▸ **WHAT IS BEING ASKED**
In the records, find every line with the word "Xbox" and copy it out.
------ EXTRACTED ENTRIES
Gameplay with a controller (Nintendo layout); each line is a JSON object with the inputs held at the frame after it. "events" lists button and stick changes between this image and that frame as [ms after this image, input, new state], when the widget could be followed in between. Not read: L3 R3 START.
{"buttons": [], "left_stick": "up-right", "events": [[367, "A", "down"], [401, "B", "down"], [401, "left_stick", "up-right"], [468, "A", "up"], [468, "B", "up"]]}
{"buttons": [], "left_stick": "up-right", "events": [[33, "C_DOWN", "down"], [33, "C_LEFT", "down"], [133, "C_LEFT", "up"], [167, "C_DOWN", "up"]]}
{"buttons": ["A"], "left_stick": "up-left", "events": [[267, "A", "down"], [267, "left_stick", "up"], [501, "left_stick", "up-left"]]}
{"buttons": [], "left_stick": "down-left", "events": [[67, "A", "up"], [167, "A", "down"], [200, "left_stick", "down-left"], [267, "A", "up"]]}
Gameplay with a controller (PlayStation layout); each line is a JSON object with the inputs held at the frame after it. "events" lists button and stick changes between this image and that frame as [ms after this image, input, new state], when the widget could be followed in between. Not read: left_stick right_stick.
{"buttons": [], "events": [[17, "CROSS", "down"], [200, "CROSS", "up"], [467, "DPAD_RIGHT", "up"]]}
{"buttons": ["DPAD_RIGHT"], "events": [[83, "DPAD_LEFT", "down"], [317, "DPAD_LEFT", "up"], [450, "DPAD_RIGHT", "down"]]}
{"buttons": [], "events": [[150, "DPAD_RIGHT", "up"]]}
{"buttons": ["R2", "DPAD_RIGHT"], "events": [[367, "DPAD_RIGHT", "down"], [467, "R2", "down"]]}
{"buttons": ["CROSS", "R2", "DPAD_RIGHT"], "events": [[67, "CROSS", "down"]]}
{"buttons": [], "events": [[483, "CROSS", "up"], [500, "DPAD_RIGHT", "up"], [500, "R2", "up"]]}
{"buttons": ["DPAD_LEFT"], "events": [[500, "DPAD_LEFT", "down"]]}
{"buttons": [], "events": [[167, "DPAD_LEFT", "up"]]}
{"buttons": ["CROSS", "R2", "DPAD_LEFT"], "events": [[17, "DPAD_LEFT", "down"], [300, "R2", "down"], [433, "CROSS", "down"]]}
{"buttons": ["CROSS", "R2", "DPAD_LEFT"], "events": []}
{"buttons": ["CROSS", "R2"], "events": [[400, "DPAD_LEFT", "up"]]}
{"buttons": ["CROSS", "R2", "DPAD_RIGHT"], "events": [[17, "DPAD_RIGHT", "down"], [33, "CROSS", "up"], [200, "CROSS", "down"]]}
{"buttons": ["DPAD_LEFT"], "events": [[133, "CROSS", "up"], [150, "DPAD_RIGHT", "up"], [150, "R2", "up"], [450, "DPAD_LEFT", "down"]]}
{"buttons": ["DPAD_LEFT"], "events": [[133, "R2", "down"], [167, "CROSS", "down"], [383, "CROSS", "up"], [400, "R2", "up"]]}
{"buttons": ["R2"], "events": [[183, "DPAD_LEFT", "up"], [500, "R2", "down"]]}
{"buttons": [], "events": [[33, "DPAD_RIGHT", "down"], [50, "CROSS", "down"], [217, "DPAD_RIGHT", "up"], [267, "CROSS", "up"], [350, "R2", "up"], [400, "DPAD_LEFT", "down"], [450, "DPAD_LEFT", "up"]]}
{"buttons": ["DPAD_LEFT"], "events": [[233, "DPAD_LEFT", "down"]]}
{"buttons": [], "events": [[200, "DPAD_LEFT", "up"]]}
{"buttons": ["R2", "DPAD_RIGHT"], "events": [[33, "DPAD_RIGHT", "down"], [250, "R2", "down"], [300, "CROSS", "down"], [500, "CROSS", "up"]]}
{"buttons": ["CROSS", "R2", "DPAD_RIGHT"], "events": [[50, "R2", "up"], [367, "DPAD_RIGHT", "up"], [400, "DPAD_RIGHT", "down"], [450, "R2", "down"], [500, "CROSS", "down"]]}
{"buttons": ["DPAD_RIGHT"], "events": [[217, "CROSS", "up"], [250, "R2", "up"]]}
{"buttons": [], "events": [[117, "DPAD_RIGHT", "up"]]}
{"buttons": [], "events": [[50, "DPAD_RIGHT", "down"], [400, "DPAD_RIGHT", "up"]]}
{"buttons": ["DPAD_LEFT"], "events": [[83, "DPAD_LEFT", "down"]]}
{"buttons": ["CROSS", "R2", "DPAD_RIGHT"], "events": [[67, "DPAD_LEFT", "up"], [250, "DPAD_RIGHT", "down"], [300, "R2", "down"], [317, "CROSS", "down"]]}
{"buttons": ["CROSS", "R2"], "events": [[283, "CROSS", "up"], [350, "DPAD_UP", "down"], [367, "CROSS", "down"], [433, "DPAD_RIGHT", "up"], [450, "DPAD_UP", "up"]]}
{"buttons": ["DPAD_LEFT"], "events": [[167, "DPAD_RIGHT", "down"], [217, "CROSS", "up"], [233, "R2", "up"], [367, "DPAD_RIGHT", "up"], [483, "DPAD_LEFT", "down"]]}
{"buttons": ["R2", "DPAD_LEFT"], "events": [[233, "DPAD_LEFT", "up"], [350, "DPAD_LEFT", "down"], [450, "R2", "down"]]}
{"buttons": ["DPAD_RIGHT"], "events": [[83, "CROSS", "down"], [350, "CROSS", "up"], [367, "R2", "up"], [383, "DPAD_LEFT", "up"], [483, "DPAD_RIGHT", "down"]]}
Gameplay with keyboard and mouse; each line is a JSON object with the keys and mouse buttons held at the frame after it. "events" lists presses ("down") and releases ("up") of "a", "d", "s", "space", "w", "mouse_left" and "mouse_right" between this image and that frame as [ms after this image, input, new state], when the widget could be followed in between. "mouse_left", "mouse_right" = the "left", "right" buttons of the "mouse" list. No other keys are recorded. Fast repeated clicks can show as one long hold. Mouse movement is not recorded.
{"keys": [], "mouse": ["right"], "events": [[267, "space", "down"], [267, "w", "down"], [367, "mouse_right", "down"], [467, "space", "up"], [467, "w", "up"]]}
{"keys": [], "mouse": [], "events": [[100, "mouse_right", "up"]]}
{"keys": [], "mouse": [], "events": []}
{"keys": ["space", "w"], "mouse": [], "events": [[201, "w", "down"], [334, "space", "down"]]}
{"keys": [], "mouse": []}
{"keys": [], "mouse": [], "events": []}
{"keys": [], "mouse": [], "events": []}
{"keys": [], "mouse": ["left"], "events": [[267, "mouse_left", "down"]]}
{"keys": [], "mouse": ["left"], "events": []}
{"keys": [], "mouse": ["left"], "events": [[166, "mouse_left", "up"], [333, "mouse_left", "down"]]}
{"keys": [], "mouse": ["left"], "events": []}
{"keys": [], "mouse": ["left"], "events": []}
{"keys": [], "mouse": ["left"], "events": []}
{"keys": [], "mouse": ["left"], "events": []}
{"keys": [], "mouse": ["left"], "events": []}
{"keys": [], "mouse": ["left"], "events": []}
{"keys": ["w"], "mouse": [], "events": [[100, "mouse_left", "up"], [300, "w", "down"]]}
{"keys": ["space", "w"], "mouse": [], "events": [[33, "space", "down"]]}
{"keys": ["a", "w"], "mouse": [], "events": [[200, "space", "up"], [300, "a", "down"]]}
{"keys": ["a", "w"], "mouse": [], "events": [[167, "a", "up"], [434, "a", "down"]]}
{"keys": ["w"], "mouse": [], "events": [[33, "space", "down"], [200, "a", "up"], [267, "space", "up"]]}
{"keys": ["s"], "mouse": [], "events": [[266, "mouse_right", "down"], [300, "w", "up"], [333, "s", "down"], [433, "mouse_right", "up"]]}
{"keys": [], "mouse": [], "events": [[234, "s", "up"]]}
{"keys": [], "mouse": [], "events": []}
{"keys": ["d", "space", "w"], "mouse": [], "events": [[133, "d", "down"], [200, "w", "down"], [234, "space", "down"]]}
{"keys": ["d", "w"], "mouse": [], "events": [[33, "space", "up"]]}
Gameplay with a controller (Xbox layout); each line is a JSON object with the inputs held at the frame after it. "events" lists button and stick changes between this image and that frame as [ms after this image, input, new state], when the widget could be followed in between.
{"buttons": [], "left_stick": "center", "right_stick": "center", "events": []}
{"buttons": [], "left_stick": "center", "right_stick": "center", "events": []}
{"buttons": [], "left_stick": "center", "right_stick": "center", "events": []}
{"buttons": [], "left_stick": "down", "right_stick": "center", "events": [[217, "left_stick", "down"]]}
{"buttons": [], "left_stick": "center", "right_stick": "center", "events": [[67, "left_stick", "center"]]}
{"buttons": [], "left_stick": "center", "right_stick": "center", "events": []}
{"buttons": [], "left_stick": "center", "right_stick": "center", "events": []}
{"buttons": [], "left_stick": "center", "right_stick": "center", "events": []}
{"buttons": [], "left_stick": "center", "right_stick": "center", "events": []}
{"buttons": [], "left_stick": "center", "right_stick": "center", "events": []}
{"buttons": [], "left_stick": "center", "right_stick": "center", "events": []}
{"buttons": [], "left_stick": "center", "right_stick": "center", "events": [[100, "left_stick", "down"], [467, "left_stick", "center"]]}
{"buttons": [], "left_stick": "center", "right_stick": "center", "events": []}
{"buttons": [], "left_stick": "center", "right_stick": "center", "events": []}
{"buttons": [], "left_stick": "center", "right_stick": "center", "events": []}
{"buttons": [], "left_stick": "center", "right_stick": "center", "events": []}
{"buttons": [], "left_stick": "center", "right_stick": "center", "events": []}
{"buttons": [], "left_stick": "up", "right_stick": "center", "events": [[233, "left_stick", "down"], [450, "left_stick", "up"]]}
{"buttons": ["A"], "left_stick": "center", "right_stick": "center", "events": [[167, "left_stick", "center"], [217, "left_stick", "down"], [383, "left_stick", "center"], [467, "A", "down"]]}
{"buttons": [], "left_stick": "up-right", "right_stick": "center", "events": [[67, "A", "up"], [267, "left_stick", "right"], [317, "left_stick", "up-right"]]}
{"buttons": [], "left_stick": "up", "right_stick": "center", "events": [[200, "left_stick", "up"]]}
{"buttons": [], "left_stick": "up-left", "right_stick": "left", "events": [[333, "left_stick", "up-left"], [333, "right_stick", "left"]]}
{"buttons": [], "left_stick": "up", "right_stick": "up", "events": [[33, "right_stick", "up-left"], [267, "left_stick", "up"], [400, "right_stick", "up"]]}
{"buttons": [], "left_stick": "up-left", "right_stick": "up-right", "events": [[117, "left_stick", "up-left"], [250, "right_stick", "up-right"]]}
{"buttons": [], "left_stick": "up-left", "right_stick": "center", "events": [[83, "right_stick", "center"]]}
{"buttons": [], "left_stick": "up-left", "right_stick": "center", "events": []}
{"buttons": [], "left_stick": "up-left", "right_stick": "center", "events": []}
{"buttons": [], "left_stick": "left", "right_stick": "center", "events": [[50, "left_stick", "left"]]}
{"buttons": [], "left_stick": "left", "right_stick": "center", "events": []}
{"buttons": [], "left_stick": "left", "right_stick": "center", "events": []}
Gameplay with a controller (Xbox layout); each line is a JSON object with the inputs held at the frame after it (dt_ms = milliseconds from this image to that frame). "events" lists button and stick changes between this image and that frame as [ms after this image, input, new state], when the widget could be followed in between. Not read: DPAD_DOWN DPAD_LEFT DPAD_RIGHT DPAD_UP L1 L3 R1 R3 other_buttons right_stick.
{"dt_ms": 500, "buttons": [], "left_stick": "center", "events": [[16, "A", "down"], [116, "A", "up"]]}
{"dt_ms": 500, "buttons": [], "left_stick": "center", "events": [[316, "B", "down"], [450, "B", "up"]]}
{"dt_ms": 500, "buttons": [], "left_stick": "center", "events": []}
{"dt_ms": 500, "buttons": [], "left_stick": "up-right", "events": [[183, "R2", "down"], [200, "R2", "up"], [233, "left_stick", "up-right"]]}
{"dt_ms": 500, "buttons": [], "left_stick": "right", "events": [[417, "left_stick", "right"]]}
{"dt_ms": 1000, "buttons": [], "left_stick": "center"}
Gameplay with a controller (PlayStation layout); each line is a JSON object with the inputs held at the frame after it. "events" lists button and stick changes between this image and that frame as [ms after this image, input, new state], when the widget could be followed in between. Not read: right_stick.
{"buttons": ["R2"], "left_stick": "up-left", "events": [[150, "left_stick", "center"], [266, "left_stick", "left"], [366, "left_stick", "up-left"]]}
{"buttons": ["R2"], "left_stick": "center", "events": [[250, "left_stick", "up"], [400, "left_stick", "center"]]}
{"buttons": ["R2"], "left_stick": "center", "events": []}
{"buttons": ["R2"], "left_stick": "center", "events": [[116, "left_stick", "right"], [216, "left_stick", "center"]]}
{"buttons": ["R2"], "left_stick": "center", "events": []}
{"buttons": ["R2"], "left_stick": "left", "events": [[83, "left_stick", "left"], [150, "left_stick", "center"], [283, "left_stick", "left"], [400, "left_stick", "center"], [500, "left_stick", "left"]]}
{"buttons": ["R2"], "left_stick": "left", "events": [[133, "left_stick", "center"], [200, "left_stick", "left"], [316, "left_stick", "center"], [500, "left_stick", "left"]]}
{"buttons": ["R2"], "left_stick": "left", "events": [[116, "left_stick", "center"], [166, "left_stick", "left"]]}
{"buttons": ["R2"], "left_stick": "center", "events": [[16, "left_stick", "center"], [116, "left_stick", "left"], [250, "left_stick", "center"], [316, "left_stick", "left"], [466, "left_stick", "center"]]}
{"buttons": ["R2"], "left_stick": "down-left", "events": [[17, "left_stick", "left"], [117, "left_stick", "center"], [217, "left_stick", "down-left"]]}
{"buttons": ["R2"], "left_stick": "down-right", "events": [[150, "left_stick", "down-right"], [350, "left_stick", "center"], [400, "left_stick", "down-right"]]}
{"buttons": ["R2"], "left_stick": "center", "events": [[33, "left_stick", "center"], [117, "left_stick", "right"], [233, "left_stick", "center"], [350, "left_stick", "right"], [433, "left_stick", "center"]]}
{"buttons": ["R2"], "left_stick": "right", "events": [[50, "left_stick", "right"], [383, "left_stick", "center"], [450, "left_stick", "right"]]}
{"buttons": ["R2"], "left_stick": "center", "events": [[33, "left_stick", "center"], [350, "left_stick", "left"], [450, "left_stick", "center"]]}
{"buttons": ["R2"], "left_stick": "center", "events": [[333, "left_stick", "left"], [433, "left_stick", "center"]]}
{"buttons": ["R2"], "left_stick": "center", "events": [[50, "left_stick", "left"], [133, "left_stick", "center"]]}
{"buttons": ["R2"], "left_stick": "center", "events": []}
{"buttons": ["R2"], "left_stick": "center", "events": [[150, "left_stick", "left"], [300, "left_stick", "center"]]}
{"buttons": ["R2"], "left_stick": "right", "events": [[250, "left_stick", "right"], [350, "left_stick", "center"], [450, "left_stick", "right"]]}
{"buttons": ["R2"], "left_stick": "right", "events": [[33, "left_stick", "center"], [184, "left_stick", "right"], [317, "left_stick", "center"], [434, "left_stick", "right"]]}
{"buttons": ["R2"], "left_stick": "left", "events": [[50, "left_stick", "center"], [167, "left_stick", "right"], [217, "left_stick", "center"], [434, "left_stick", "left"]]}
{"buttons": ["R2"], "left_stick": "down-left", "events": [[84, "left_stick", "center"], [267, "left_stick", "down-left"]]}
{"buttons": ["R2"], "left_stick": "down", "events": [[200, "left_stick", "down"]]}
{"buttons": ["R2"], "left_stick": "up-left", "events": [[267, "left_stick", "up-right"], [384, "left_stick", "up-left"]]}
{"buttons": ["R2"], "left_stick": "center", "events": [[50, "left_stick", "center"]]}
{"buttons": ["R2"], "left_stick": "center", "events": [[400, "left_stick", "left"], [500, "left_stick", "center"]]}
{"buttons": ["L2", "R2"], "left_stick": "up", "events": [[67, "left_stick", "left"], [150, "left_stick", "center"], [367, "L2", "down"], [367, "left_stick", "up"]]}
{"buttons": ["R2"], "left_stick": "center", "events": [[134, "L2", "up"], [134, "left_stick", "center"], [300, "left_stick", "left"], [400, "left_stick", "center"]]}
------------
▸ **SOLUTION**
Gameplay with a controller (Xbox layout); each line is a JSON object with the inputs held at the frame after it. "events" lists button and stick changes between this image and that frame as [ms after this image, input, new state], when the widget could be followed in between.
Gameplay with a controller (Xbox layout); each line is a JSON object with the inputs held at the frame after it (dt_ms = milliseconds from this image to that frame). "events" lists button and stick changes between this image and that frame as [ms after this image, input, new state], when the widget could be followed in between. Not read: DPAD_DOWN DPAD_LEFT DPAD_RIGHT DPAD_UP L1 L3 R1 R3 other_buttons right_stick.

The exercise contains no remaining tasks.